As you’ve probably heard, the American government has just released a global travel warning for the next few weeks due to a suspected Al-Qaeda terrorist attack. They’ve warned Americans in all countries to be careful when travelling and have had multiple consulates and embassies around the world closed down. Now this sounds all fine and dandy, but it's the timing that seems a little bit suspicious. At least it does to me.
The last month or so has been riddled with news about Edward Snowden’s leak of the NSA’s PRISM program. Although that was the most widespread story of them all, a bunch of smaller stories regarding the NSA have also been going around and have been causing a lot of people to doubt what the NSA is doing. People have come to realize that their privacy has pretty much completely eroded away and they’ve put the blame solely on the NSA and the government for most, if not all of it. People have also argued that the PRISM program hasn’t really helped to stop any major terrorist attacks like the NSA claims it has. I’m not necessarily saying it hasn’t been used to stop any recent attacks since I have no way of knowing for sure, but there’s no real evidence to show that they have.
Anyways, the way I see it, the PRISM leak and other stories have portrayed the NSA and the government as sinister and evil to a majority of people.
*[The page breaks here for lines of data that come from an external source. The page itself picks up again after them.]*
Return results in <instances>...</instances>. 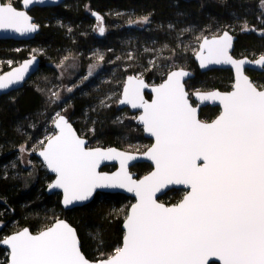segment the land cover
I'll use <instances>...</instances> for the list:
<instances>
[{
	"label": "water",
	"instance_id": "obj_1",
	"mask_svg": "<svg viewBox=\"0 0 264 264\" xmlns=\"http://www.w3.org/2000/svg\"><path fill=\"white\" fill-rule=\"evenodd\" d=\"M63 1L21 0V8L0 2V39H33L39 25L27 10ZM234 41L224 29L201 37L193 54L200 72L231 69L228 91L188 92L185 82L193 72L183 67L170 69L158 83L135 74L124 78L117 106L138 112L135 121L151 140L142 152L86 147L87 140L58 114L55 133L33 152L54 175L45 191L59 192L65 210L89 203L98 192L133 198L121 223V244L108 257L88 259L75 227L58 217L38 231L23 226L1 238L3 264H264V85L256 87L245 72L264 71V55L236 57ZM40 65L31 55L0 72V96L21 89ZM205 106L219 107L210 121L199 118ZM136 162L151 169L136 177L129 172ZM112 164L113 170H101ZM170 189L185 190L177 203L158 199Z\"/></svg>",
	"mask_w": 264,
	"mask_h": 264
},
{
	"label": "trees",
	"instance_id": "obj_2",
	"mask_svg": "<svg viewBox=\"0 0 264 264\" xmlns=\"http://www.w3.org/2000/svg\"><path fill=\"white\" fill-rule=\"evenodd\" d=\"M90 9L102 15L103 35L102 29L95 32ZM30 14L39 25L38 33L28 41L0 40V59L15 63L33 47L39 49L42 65L35 75L49 80L57 75L54 63L64 57L75 56L84 68L87 55H102L103 69L114 79L93 93L76 86L68 97L67 116L90 144L101 146L137 149L149 142L134 121L118 118L122 110L115 100L127 75L139 73L149 83L159 82L173 63L172 68L193 72L185 83L188 90L227 89L232 82L229 70L200 72L193 58L201 37L224 29L235 35L234 56L264 53V0H64L54 6H34ZM138 17H147V24L139 28L130 23ZM247 73L256 84L264 83V73ZM107 93L114 94V100L93 108ZM54 109L31 83L0 96V239L16 227L38 231L59 216L75 227L86 258L108 257L121 244V223L132 198L98 192L89 203L65 210L58 193L45 191L52 177L45 174L36 183H26V168L18 163L19 148L34 145L45 135ZM217 112L218 107H204L200 117L210 119ZM147 168L145 163L135 166L139 173ZM181 196L182 190L170 189L160 199L174 204ZM6 259V250L0 247V264Z\"/></svg>",
	"mask_w": 264,
	"mask_h": 264
},
{
	"label": "rangeland",
	"instance_id": "obj_3",
	"mask_svg": "<svg viewBox=\"0 0 264 264\" xmlns=\"http://www.w3.org/2000/svg\"><path fill=\"white\" fill-rule=\"evenodd\" d=\"M147 22H148L147 17H138V18H134L133 20L130 21V23L132 25L139 27V28H141L142 26L147 24ZM216 34H219V33H216ZM38 52H39V49H35L33 47L30 50V53L28 55L38 54ZM257 56L258 55H255L252 57L256 58ZM92 58L94 60V62L91 63L93 66L89 67V65H88L86 71H85V68H82L80 66L78 59L75 56H68V57H64L63 59H61L58 63H54V68L57 71V75L54 78L49 79V80H45V78H42L40 74H37V75L32 76L29 80L26 81L25 84L31 83L41 90V92L45 96V99L48 101V105H54L55 106L54 112L52 113V116H51L50 121H49L50 123L53 121V119L58 114H65L66 116H68V112L70 109L68 97L74 91L75 86H76V84H74V83L71 84V82H74L76 80L77 83H82L85 80H87V73H93L97 70V68L99 67V64H100V60H102L101 56H100V54H97L96 56L92 55ZM11 64H12V62L10 60L0 59V68L3 65L9 66ZM173 65H174L173 63H169L167 65V71L169 69H171L173 67ZM136 75H140V74L138 73ZM73 78H74L73 81H69ZM105 78H106V76H103V75H100L99 77H95L94 78L95 81H94L93 85L95 86L98 83L101 84L104 81H108V80H105ZM90 81H91V85H92V80H90ZM153 83H156V82H153ZM96 88L97 87H93V90ZM201 89L202 88H193V89L189 90V92L191 93V91L201 90ZM118 97L115 100V103L118 100ZM113 100H114V94L107 93L103 98L96 100V104L94 105L93 108H96L97 106L99 107L102 105L108 106ZM119 109L122 110L121 112L118 113L119 119H122V118L124 119L125 117H127L129 120L134 121L137 124V122L135 121V117H136L137 113H136V115H135V113L131 114L127 108H119ZM138 126L141 128L140 125H138ZM53 132H54V130L51 127H48V131L45 132V135L43 137H40L39 139H37L34 145H31L29 147L26 145H22L19 148L17 158L19 159L18 163H19L20 167L26 168V174H27L26 175L27 179L25 180L26 183H29L32 181H33L32 184L36 183L41 176H44L46 174V171H45L43 164L40 162L39 159H37L33 155V152L36 149L40 148L43 145L44 140L49 135H51ZM141 134H142V128H141ZM142 136H143V134H142ZM147 145L148 144H146L145 146L140 145L139 148L134 149L133 151L142 152L145 150ZM121 149H123V148H121ZM124 149L125 150H131L129 148H124ZM13 168H16V167H13ZM41 170H42V172H41ZM47 183L48 182H46L45 185ZM183 193L184 192L182 191V194ZM126 214H127V212H126ZM126 214H125V216H126ZM125 216L123 217V219L125 218ZM58 217L59 216H56V218H58ZM18 229L19 228L16 227V230H18ZM16 230H14V231H16Z\"/></svg>",
	"mask_w": 264,
	"mask_h": 264
},
{
	"label": "flooded vegetation",
	"instance_id": "obj_4",
	"mask_svg": "<svg viewBox=\"0 0 264 264\" xmlns=\"http://www.w3.org/2000/svg\"><path fill=\"white\" fill-rule=\"evenodd\" d=\"M20 1L21 0H0V2L1 3H9V4H12L13 5V7H15V8H21V6H20ZM32 8H30V9H28L27 10V12L30 14V10H31ZM90 14L92 13V12H95V14L96 15H98L101 19H102V21H103V18H102V15L101 14H99L98 12H96L95 10H92V9H90ZM89 14V15H90ZM31 15V14H30ZM32 16V15H31ZM33 17V16H32ZM93 18H94V20H95V28H94V30H95V32H98L97 30H100V29H102L101 28V20H100V18H96V17H94L93 16ZM33 21L35 22V20H34V17H33ZM35 23H37V22H35ZM38 24V23H37ZM103 25H104V21H103ZM104 27V26H103ZM104 34V30L102 29V31H101V35H103ZM0 40H11V39H0ZM12 41H15V40H12ZM18 41H28V40H18ZM31 55H37L38 57H39V59H40V62H41V65H42V61H41V58H40V56L38 55V54H30V55H27L26 57H28V56H31ZM92 53H90L89 55H87V57L89 58V61H88V63L85 65V71L87 70V66L89 65V67H92L93 65L91 64V63H93L94 62V60H93V58H92ZM260 55H264V53H261V54H259L258 56H260ZM101 56V59L103 58V56L102 55H100ZM26 57H24V58H26ZM236 57H238V56H236ZM250 57V56H249ZM23 58V59H24ZM250 58H255V57H250ZM2 60H8V59H2ZM22 60V59H21ZM21 60H18L17 62H15V63H13L12 62V64L11 65H3L1 68H0V72H3V71H5V70H7L8 68H10L12 65H15V64H17V63H19ZM11 61V60H10ZM101 62H102V60H100V64H99V67L97 68V70L95 71V72H93V73H87V80H85L84 82H82V83H77L76 82V80L74 81V82H71V84L72 83H74V84H76V86H79L80 87V89L81 88H83L84 89V91H86L87 93H93L96 89H98V87L99 86H101L103 83H107V82H109L110 80L112 81L114 78H110L109 77V74H108V72L105 70V69H103V66H102V64H101ZM103 63V62H102ZM41 65H40V67L27 79V80H29L33 75H35L37 72H38V70L41 68ZM6 68H5V67ZM4 67V68H3ZM211 70H214V69H211ZM221 70V69H220ZM223 70H229L230 72H231V74H232V82H231V84H230V87L229 88H227V89H223V90H220V89H218V88H211V89H205V90H212V89H218L219 91H228V90H230L231 89V85H232V83H233V73H232V71H231V69H223ZM84 71V72H85ZM247 71H254V72H258V73H260V72H262V73H264V71H256V70H252V69H245V72H246V74L250 77V75L247 73ZM104 72V73H103ZM206 72V71H205ZM103 73V74H102ZM100 75H103V76H106V78H105V80H108V81H104V82H102L101 84H97V85H93L94 84V78L95 77H99ZM136 75V74H135ZM137 76H139V77H142V76H140V75H137ZM26 80V81H27ZM74 80V78L73 79H71V80H69V81H73ZM90 80H92V85H91V81ZM250 80L252 81V83L256 86V87H258V88H261L263 85H264V83H262V84H256L252 79H251V77H250ZM26 81H25V83H26ZM124 81V80H123ZM160 82V81H159ZM25 83H24V85H25ZM116 83V82H115ZM149 83V82H148ZM156 83H158V82H156ZM186 83V82H185ZM123 84V83H122ZM75 86V87H76ZM93 87H97L96 89H94L93 90ZM186 89H187V87H186ZM188 90V89H187ZM201 90H203V89H201ZM120 91H121V89H120ZM11 92H13V91H11ZM188 92H189V90H188ZM10 93V92H9ZM119 96H120V93H119ZM147 98H149L150 97V95L149 94H147L146 93V95H145ZM118 99H119V97H118ZM118 101V100H117ZM117 101H116V106H117ZM191 103L193 104V105H195L196 104V102L194 101V100H191ZM118 107V106H117ZM205 107H211V106H205ZM213 107H218V106H213ZM202 108H204V107H202ZM202 108H200V111H201V109ZM129 111V110H128ZM130 112V111H129ZM218 112H219V107H218ZM218 112L212 117V118H210V119H205V118H202V117H200V112H199V118L201 119V120H203V121H210V120H212L217 114H218ZM131 114H132V112H130ZM135 113V115H136V113H138V112H134ZM65 115V114H64ZM66 116V115H65ZM67 117V116H66ZM67 119H68V117H67ZM54 120V119H53ZM69 120V119H68ZM70 121V120H69ZM71 122V121H70ZM72 123V122H71ZM74 126V125H73ZM51 128L54 130V132L52 133V134H54L55 133V129L52 127V122H51ZM75 128V127H74ZM75 130H76V128H75ZM77 131V130H76ZM77 133H78V135L79 136H81V137H84L86 140H87V144H86V147H95V146H101V145H97V144H90L89 143V141H88V139L85 137V136H83V135H81V134H79V132L77 131ZM51 134V135H52ZM51 135H49V136H51ZM48 136V137H49ZM47 137V138H48ZM147 139V138H146ZM46 140V139H45ZM44 140V141H45ZM149 140V142H148V145L151 143V140L150 139H148ZM147 145V146H148ZM42 147V146H41ZM101 147H108V146H101ZM39 149V148H38ZM134 149H131V150H129V151H133ZM138 152V151H137ZM141 163H145L146 165H148V168L147 169H145V170H143L141 173H139V172H137L136 170H135V166H139V164H141ZM105 166H108L109 168L106 170V171H111V170H113L115 167H116V165H114V164H112V165H105ZM104 167V166H103ZM103 167L101 168V170H105V169H103ZM151 169V165L149 164V163H146V162H136V163H133V164H131L130 166H129V172H132V173H135V176L136 177H140V176H142L143 174H145V173H147L149 170ZM46 171V170H45ZM46 174H48L47 173V171H46ZM49 176H51L52 177V179H53V176L54 175H51V174H48ZM51 179V180H52ZM51 180L48 182V183H50L51 182ZM47 183V184H48ZM47 186V185H46ZM179 190H182V189H179ZM169 191V190H168ZM183 192H185V190H182ZM167 192V191H166ZM165 192V193H166ZM54 193H58L59 195H60V193L59 192H54ZM101 193H103V192H101ZM164 193V194H165ZM53 194V193H52ZM184 194V193H183ZM183 194H182V196H183ZM162 196V195H161ZM161 196H159L158 197V199L160 200V201H162L161 199H160V197ZM181 196V197H182ZM181 199V198H180ZM132 200H133V198H132ZM177 203V202H176Z\"/></svg>",
	"mask_w": 264,
	"mask_h": 264
}]
</instances>
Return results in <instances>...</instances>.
The government obviously doesn’t want to lose whatever trust people still have in them and as a result, they needed a plan. This is where everything seems to come together.
The government needed a way to prove to people that their efforts were in fact keeping everyone safe and that they should continue with their efforts well into the future. So what do they do, you ask? They create a false (or semi-false) warning to people around the world of a terrorist attack. They shut down consulates to prove they’re serious about it. They say that the information came from communications intercepted by the NSA. They get every credible media entity to discuss the attacks on TV.
Through all this, they not only distract people from the constant stories about the NSA’s invasion of privacy, but they also reinforce people’s trust in the NSA’s efforts so that people will think “Oh well I’m fine if they know everything about me, as long as it stops terrorist attacks.”.
There’s no way of proving if they’re lying or not. They aren’t going to show everyone the intercepted message, they'll just say it's sensitive information that can't be released which is what CNN did,
"CNN has agreed to a request from an Obama administration official not to publish or broadcast additional details because of the sensitivity of the information."
If no attacks happen, they can say that their efforts stopped the attack. If an attack does in fact happen, they can say that they warned everyone in advance. It’s a foolproof plan. It’s a win-win situation for both the government and the NSA.
I’m not saying I know any of this is to be true, but I’m just trying to make sense of it all and to me, this is the most logical explanation for the recent events.